George Green became a wealthy man, but he spent the bulk of his wealth on charitable works. He founded almshouses, sailors' homes, a chapel and, in particular, schools.
In 1828 the first George Green's School was founded at the corner of Chrisp Street and East India Dock Road. This building was replaced in 1884 by one at the corner of Kirby Street and East India Dock Road. Finally, in January 1976 the present George Green's came into being at the southern tip of the Isle of Dogs, facing the Royal Naval College at Greenwich. The second building is still in use as part of Tower Hamlets College.
It was not only the buildings that changed. George Green's was originally an Elementary School, it then became a Grammar School, and in September 1975 the first Comprehensive intake of pupils joined the school. George Green's thus became the Isle of Dogs' own neighbourhood secondary school. After ILEA's abolition in March 1990 the school's LEA became Tower Hamlets.

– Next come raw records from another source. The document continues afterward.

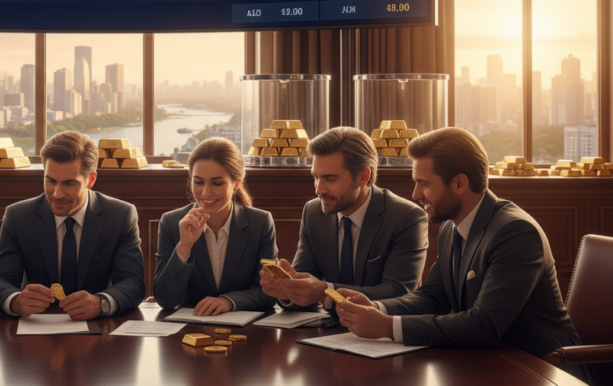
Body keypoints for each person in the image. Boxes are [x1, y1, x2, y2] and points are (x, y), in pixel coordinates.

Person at [333, 127, 588, 383]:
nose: (415, 194)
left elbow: (484, 325)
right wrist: (377, 307)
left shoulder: (516, 232)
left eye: (423, 183)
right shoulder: (450, 227)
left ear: (459, 183)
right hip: (490, 364)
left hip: (544, 370)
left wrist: (387, 326)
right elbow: (433, 296)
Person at [260, 127, 428, 314]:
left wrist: (325, 292)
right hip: (326, 332)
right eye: (316, 178)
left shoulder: (406, 217)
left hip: (383, 334)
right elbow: (306, 286)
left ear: (363, 177)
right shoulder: (313, 211)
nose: (319, 190)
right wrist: (288, 291)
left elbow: (398, 292)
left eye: (330, 179)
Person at [0, 131, 145, 320]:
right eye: (50, 181)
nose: (57, 194)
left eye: (69, 183)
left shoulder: (120, 215)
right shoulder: (18, 216)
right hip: (36, 329)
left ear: (91, 180)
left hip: (100, 329)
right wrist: (15, 301)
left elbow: (133, 282)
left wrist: (100, 303)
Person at [154, 137, 278, 314]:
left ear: (236, 184)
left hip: (247, 332)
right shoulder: (171, 222)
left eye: (217, 183)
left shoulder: (261, 223)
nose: (205, 192)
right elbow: (165, 299)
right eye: (198, 182)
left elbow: (268, 292)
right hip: (188, 330)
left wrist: (229, 301)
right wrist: (184, 247)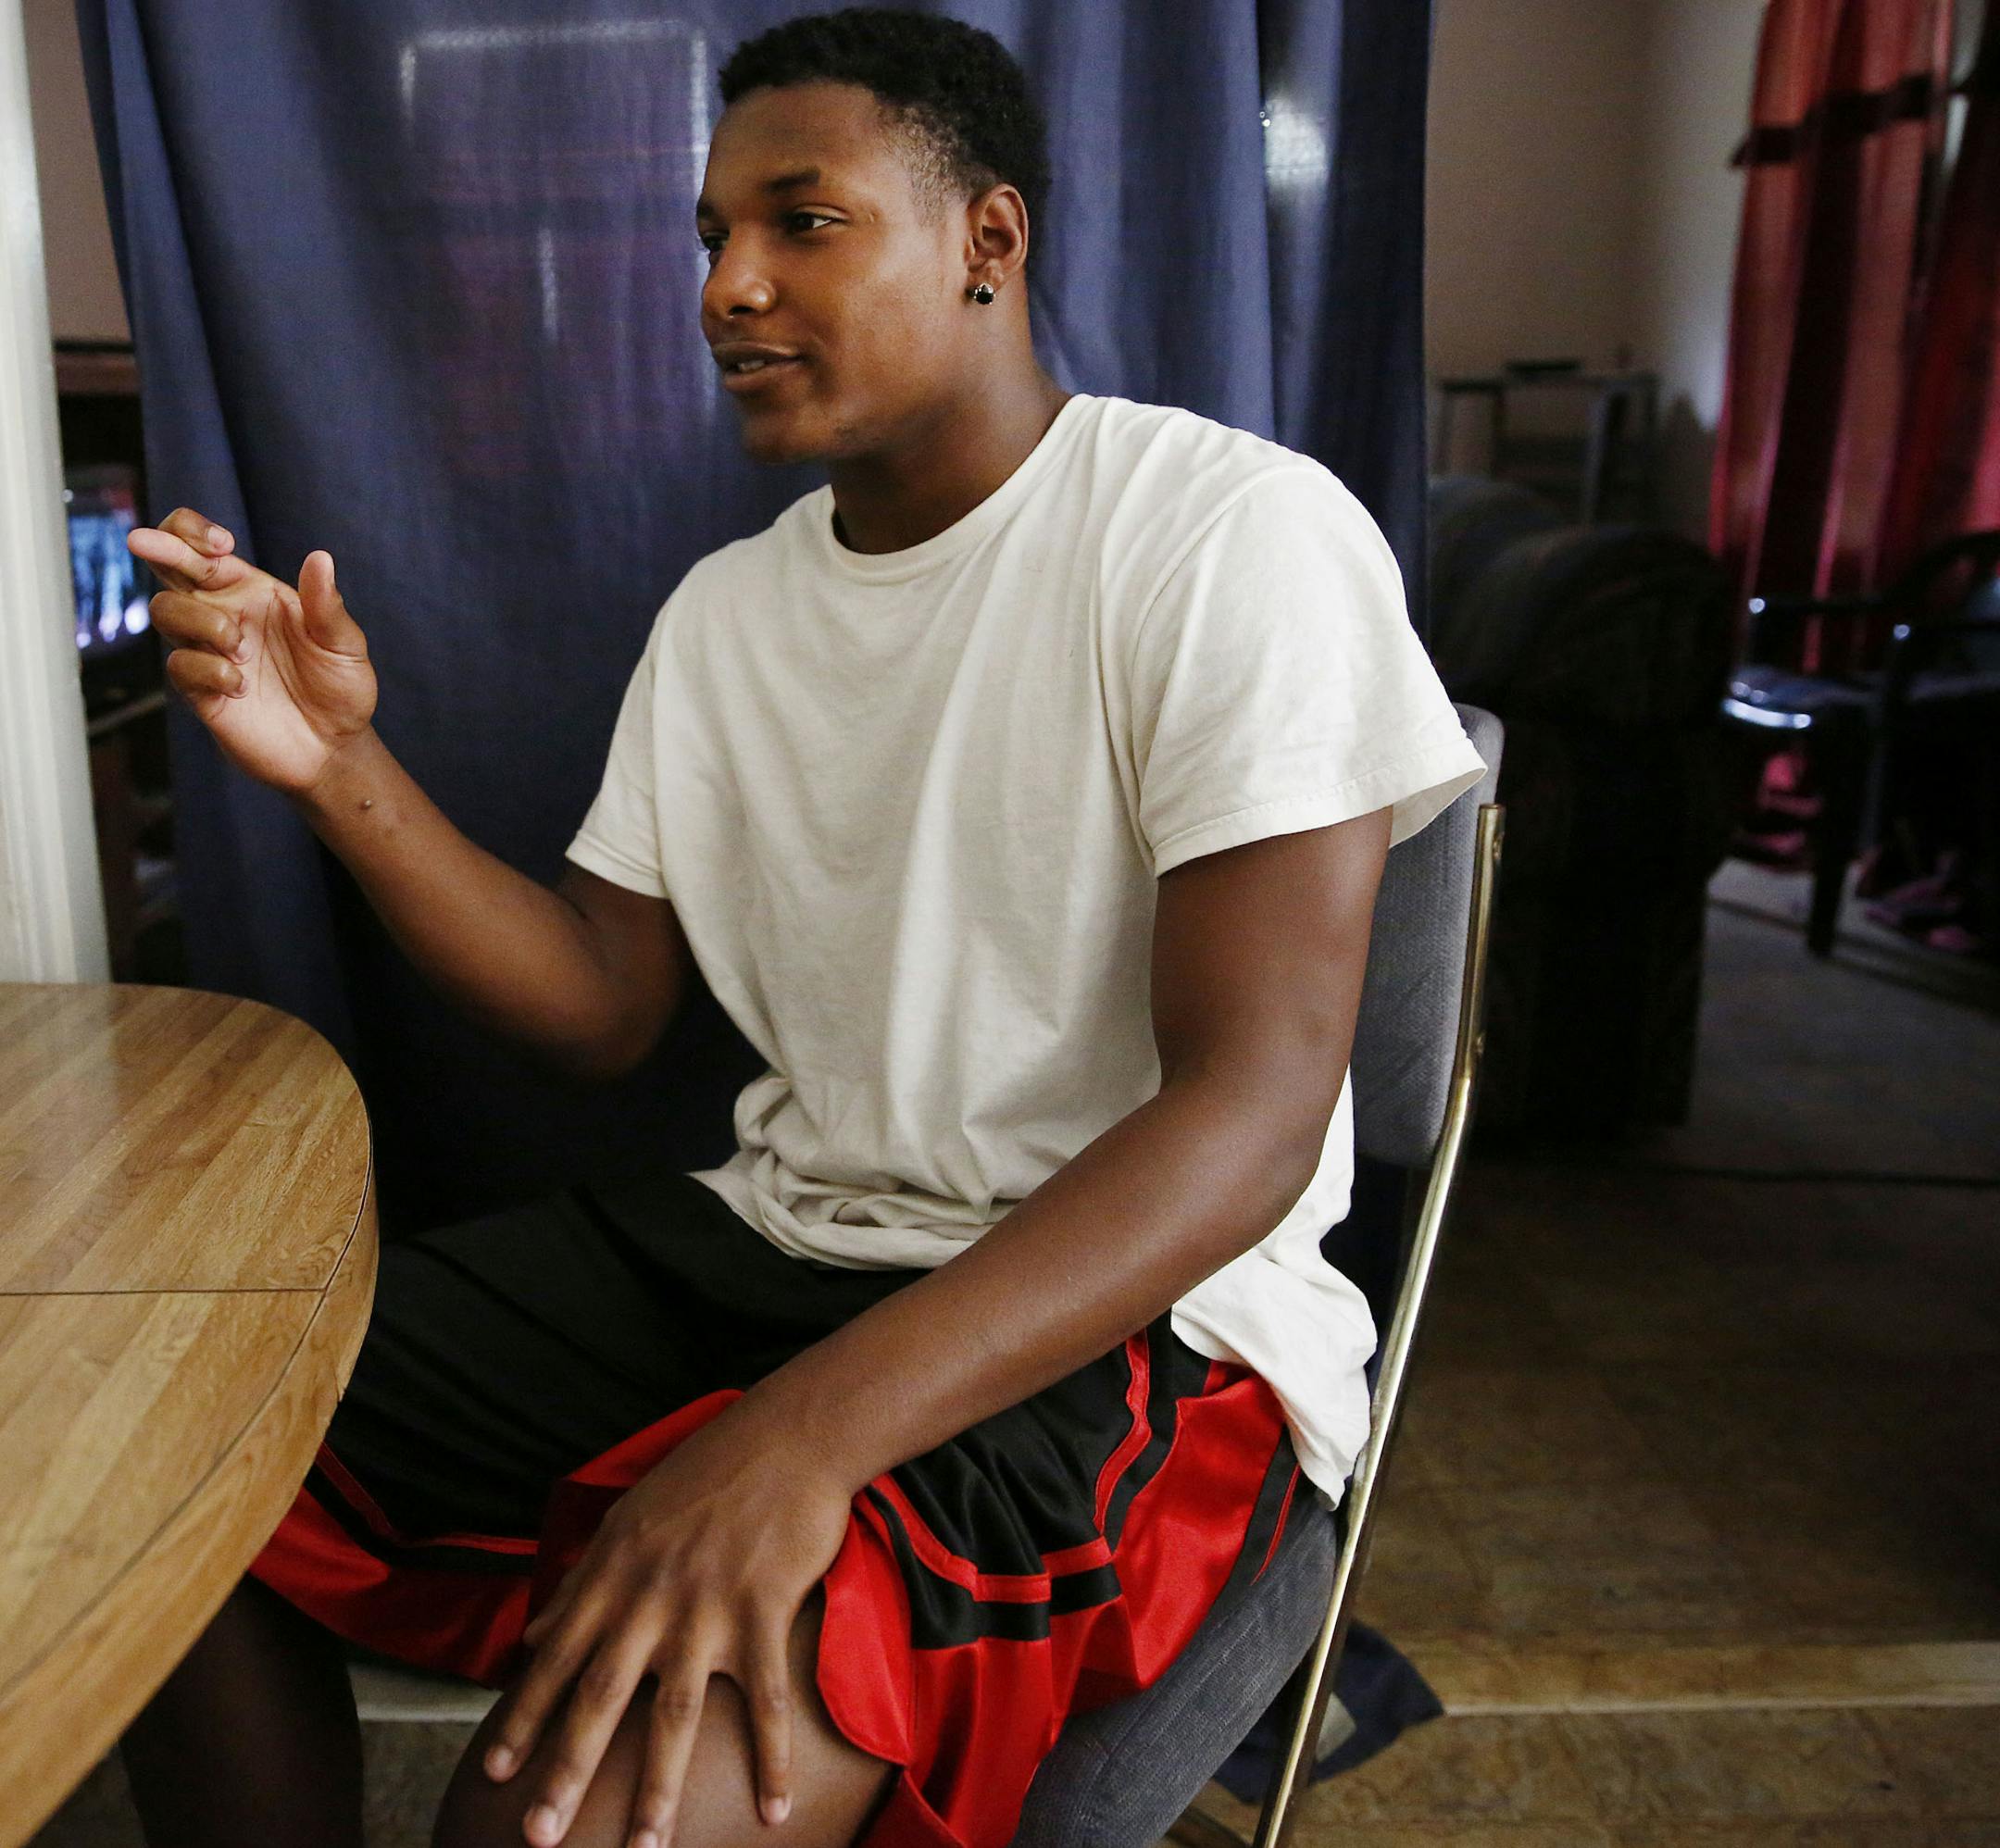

The demise of the docks in the 1960s and the establishment in the late 1970s of the Isle of Dogs as part of the Enterprise Zone being developed by the London Dockland Development Corporation have radically altered the local environment and community.
The school now ensures that it has an ethos with which all pupils and parents can identify, and that it offers a curriculum appropriate to the needs and aspirations of all its pupils, whatever their cultural and economic background.